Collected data
====
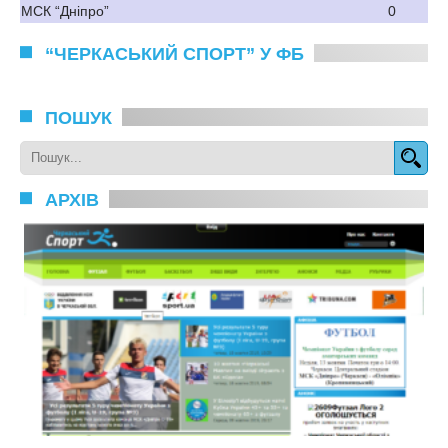
МСК “Дніпро”
0
“ЧЕРКАСЬКИЙ СПОРТ” У ФБ
ПОШУК
АРХІВ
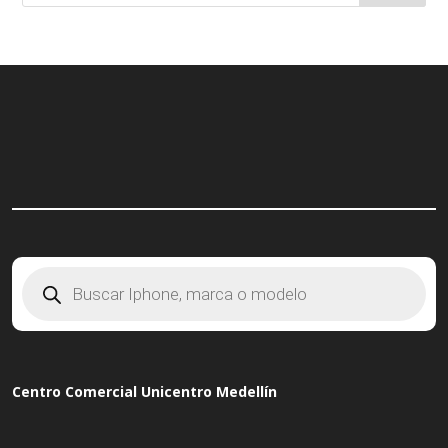
hasta
$ 2.699.900
Búsqueda
de
productos
Centro Comercial Unicentro Medellín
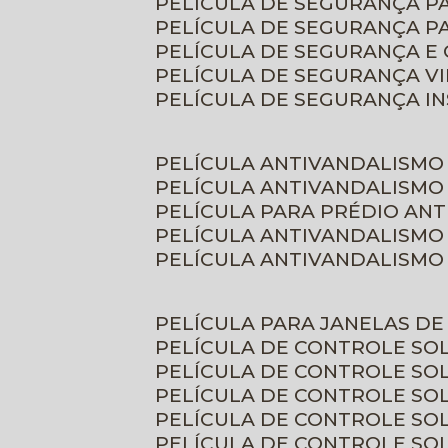
PELÍCULA DE SEGURANÇA 
PELÍCULA DE SEGURANÇA P
PELÍCULA DE SEGURANÇA E
PELÍCULA DE SEGURANÇA V
PELÍCULA DE SEGURANÇA I
PELÍCULA ANTIVANDALISMO
PELÍCULA ANTIVANDALISMO
PELÍCULA PARA PRÉDIO AN
PELÍCULA ANTIVANDALISMO
PELÍCULA ANTIVANDALISMO
PELÍCULA PARA JANELAS D
PELÍCULA DE CONTROLE S
PELÍCULA DE CONTROLE SO
PELÍCULA DE CONTROLE SO
PELÍCULA DE CONTROLE S
PELÍCULA DE CONTROLE SO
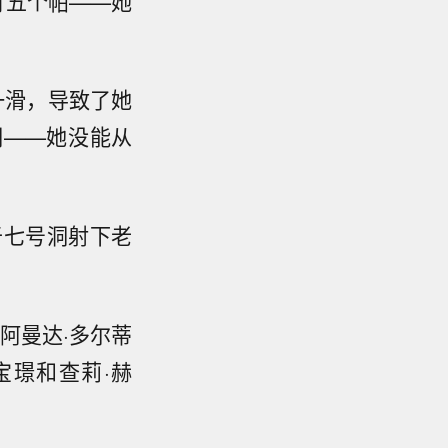
有五个帕——她
一滑，导致了她
洞——她没能从
于七号洞射下老
阿曼达·多尔蒂
高宝璟和查莉·赫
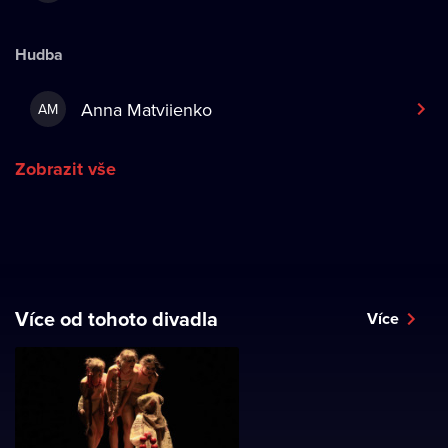
Hudba
Anna Matviienko
AM
Zobrazit vše
Více od tohoto divadla
Více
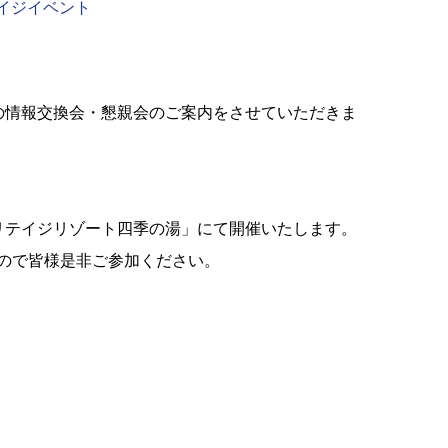
テイジイベント
月の情報交換会・懇親会のご案内をさせていただきま
ヘリテイジリゾート四季の湯」にて開催いたします。
ので皆様是非ご参加ください。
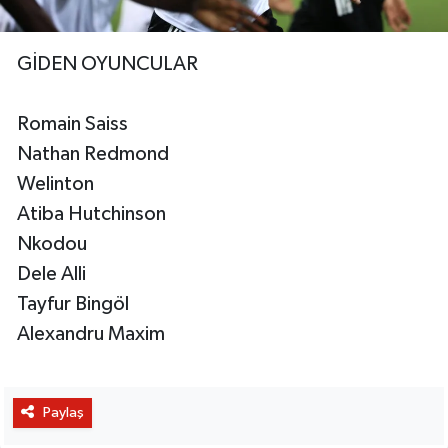
GİDEN OYUNCULAR
Romain Saiss
Nathan Redmond
Welinton
Atiba Hutchinson
Nkodou
Dele Alli
Tayfur Bingöl
Alexandru Maxim
Paylaş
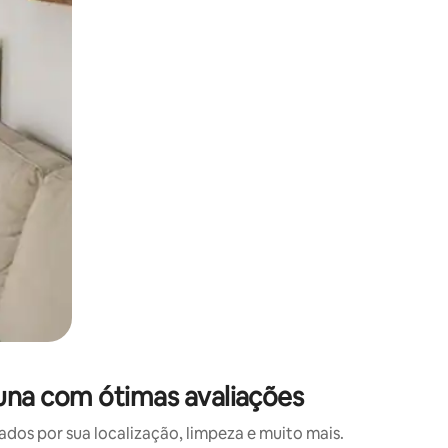
 deslizando o dedo na tela.
una com ótimas avaliações
s por sua localização, limpeza e muito mais.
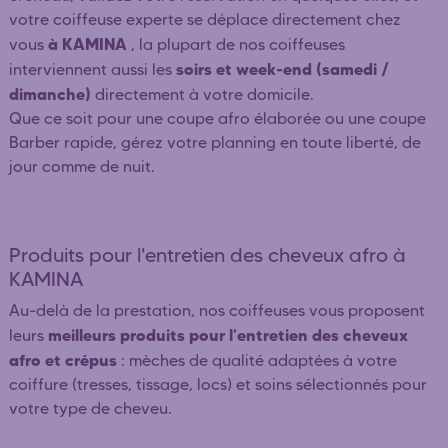
votre coiffeuse experte se déplace directement chez
à KAMINA
vous
, la plupart de nos coiffeuses
soirs et week-end (samedi /
interviennent aussi les
dimanche)
directement à votre domicile.
Que ce soit pour une coupe afro élaborée ou une coupe
Barber rapide, gérez votre planning en toute liberté, de
jour comme de nuit.
Produits pour l'entretien des cheveux afro à
KAMINA
Au-delà de la prestation, nos coiffeuses vous proposent
meilleurs produits pour l'entretien des cheveux
leurs
afro et crépus
: mèches de qualité adaptées à votre
coiffure (tresses, tissage, locs) et soins sélectionnés pour
votre type de cheveu.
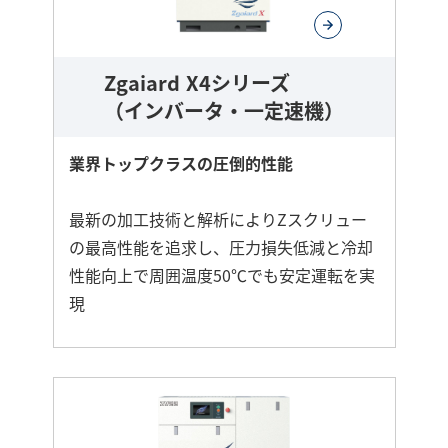
Zgaiard X4シリーズ
（インバータ・一定速機）
業界トップクラスの圧倒的性能
最新の加工技術と解析によりZスクリュー
の最高性能を追求し、圧力損失低減と冷却
性能向上で周囲温度50℃でも安定運転を実
現
さ
ら
に
詳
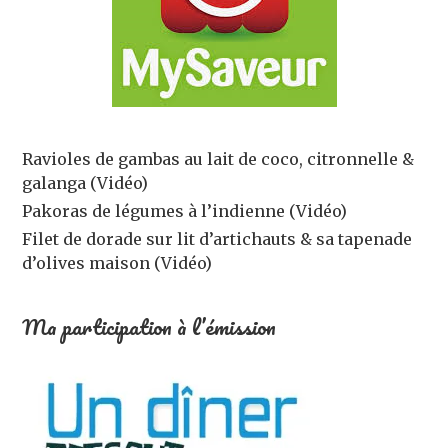
Ravioles de gambas au lait de coco, citronnelle &
galanga (Vidéo)
Pakoras de légumes à l’indienne (Vidéo)
Filet de dorade sur lit d’artichauts & sa tapenade
d’olives maison (Vidéo)
Ma participation à l’émission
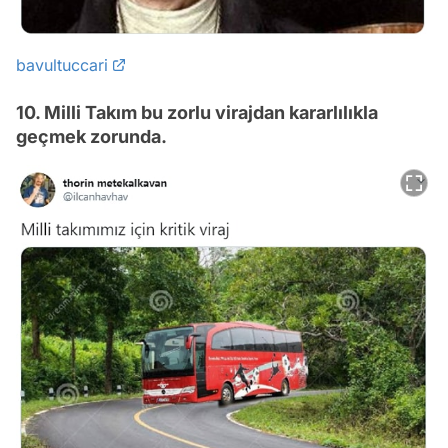
bavultuccari
10. Milli Takım bu zorlu virajdan kararlılıkla
geçmek zorunda.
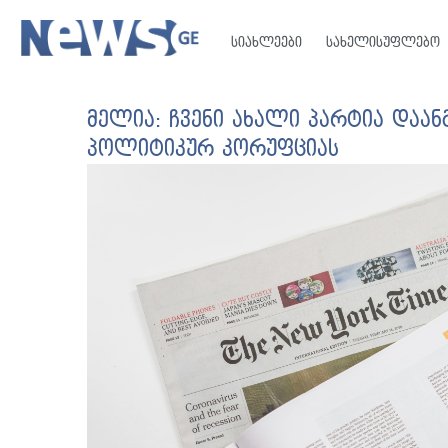
სიახლეები
სახელისუფლებო
მელია: ჩვენი ახალი პარტია დაან
პოლიტიკურ კორუფციას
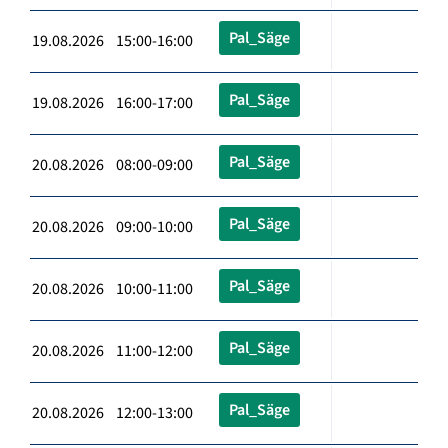
Pal_Säge
19.08.2026 15:00-16:00
Pal_Säge
19.08.2026 16:00-17:00
Pal_Säge
20.08.2026 08:00-09:00
Pal_Säge
20.08.2026 09:00-10:00
Pal_Säge
20.08.2026 10:00-11:00
Pal_Säge
20.08.2026 11:00-12:00
Pal_Säge
20.08.2026 12:00-13:00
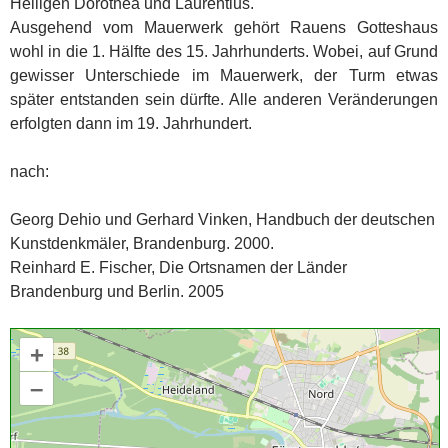
Heiligen Dorothea und Laurentius.
Ausgehend vom Mauerwerk gehört Rauens Gotteshaus
wohl in die 1. Hälfte des 15. Jahrhunderts. Wobei, auf Grund
gewisser Unterschiede im Mauerwerk, der Turm etwas
später entstanden sein dürfte. Alle anderen Veränderungen
erfolgten dann im 19. Jahrhundert.
nach:
Georg Dehio und Gerhard Vinken, Handbuch der deutschen
Kunstdenkmäler, Brandenburg. 2000.
Reinhard E. Fischer, Die Ortsnamen der Länder
Brandenburg und Berlin. 2005
+
–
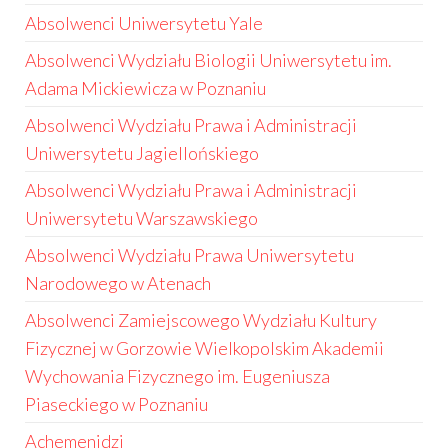
Absolwenci Uniwersytetu Yale
Absolwenci Wydziału Biologii Uniwersytetu im.
Adama Mickiewicza w Poznaniu
Absolwenci Wydziału Prawa i Administracji
Uniwersytetu Jagiellońskiego
Absolwenci Wydziału Prawa i Administracji
Uniwersytetu Warszawskiego
Absolwenci Wydziału Prawa Uniwersytetu
Narodowego w Atenach
Absolwenci Zamiejscowego Wydziału Kultury
Fizycznej w Gorzowie Wielkopolskim Akademii
Wychowania Fizycznego im. Eugeniusza
Piaseckiego w Poznaniu
Achemenidzi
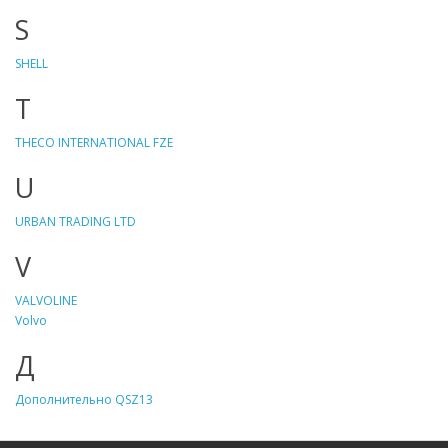
S
SHELL
T
THECO INTERNATIONAL FZE
U
URBAN TRADING LTD
V
VALVOLINE
Volvo
Д
Дополнительно QSZ13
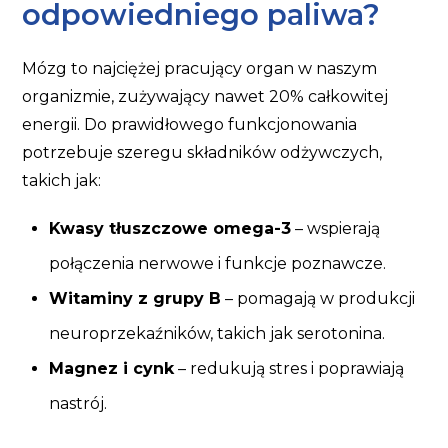
odpowiedniego paliwa?
Mózg to najciężej pracujący organ w naszym
organizmie, zużywający nawet 20% całkowitej
energii. Do prawidłowego funkcjonowania
potrzebuje szeregu składników odżywczych,
takich jak:
Kwasy tłuszczowe omega-3
– wspierają
połączenia nerwowe i funkcje poznawcze.
Witaminy z grupy B
– pomagają w produkcji
neuroprzekaźników, takich jak serotonina.
Magnez i cynk
– redukują stres i poprawiają
nastrój.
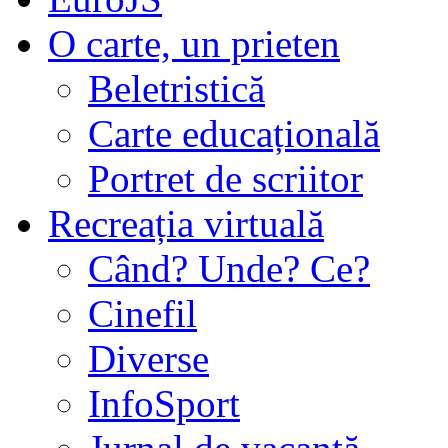
O carte, un prieten
Beletristică
Carte educațională
Portret de scriitor
Recreația virtuală
Când? Unde? Ce?
Cinefil
Diverse
InfoSport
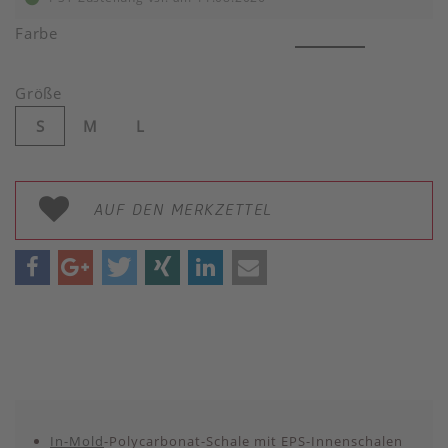
Farbe
Größe
S
M
L
AUF DEN MERKZETTEL
In-Mold
-Polycarbonat-Schale mit EPS-Innenschalen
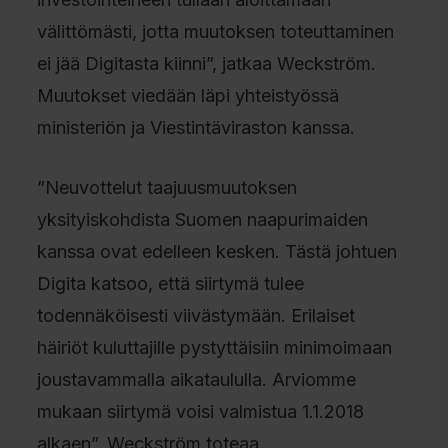
välittömästi, jotta muutoksen toteuttaminen
ei jää Digitasta kiinni”, jatkaa Weckström.
Muutokset viedään läpi yhteistyössä
ministeriön ja Viestintäviraston kanssa.
”Neuvottelut taajuusmuutoksen
yksityiskohdista Suomen naapurimaiden
kanssa ovat edelleen kesken. Tästä johtuen
Digita katsoo, että siirtymä tulee
todennäköisesti viivästymään. Erilaiset
häiriöt kuluttajille pystyttäisiin minimoimaan
joustavammalla aikataululla. Arviomme
mukaan siirtymä voisi valmistua 1.1.2018
alkaen”, Weckström toteaa.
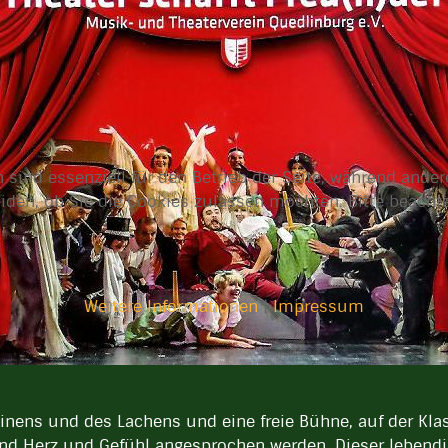
 sind essenziell für den Betrieb der Seite, während ande
eiden, ob Sie die Cookies zulassen möchten. Bitte beach
Weitere Informationen
|
Impressum
einens und des Lachens und eine freie Bühne, auf der Kl
und Herz und Gefühl angesprochen werden. Dieser lebendi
====
Task statement: Starting at the line containing "deslizando o dedo na tela." and ending after the line containing "s por sua localização, limpeza e muito mais.", write those lines again with "limpeza" switched to "conforto" and nothing else changed.

Exercise result:
 deslizando o dedo na tela.
una com ótimas avaliações
s por sua localização, conforto e muito mais.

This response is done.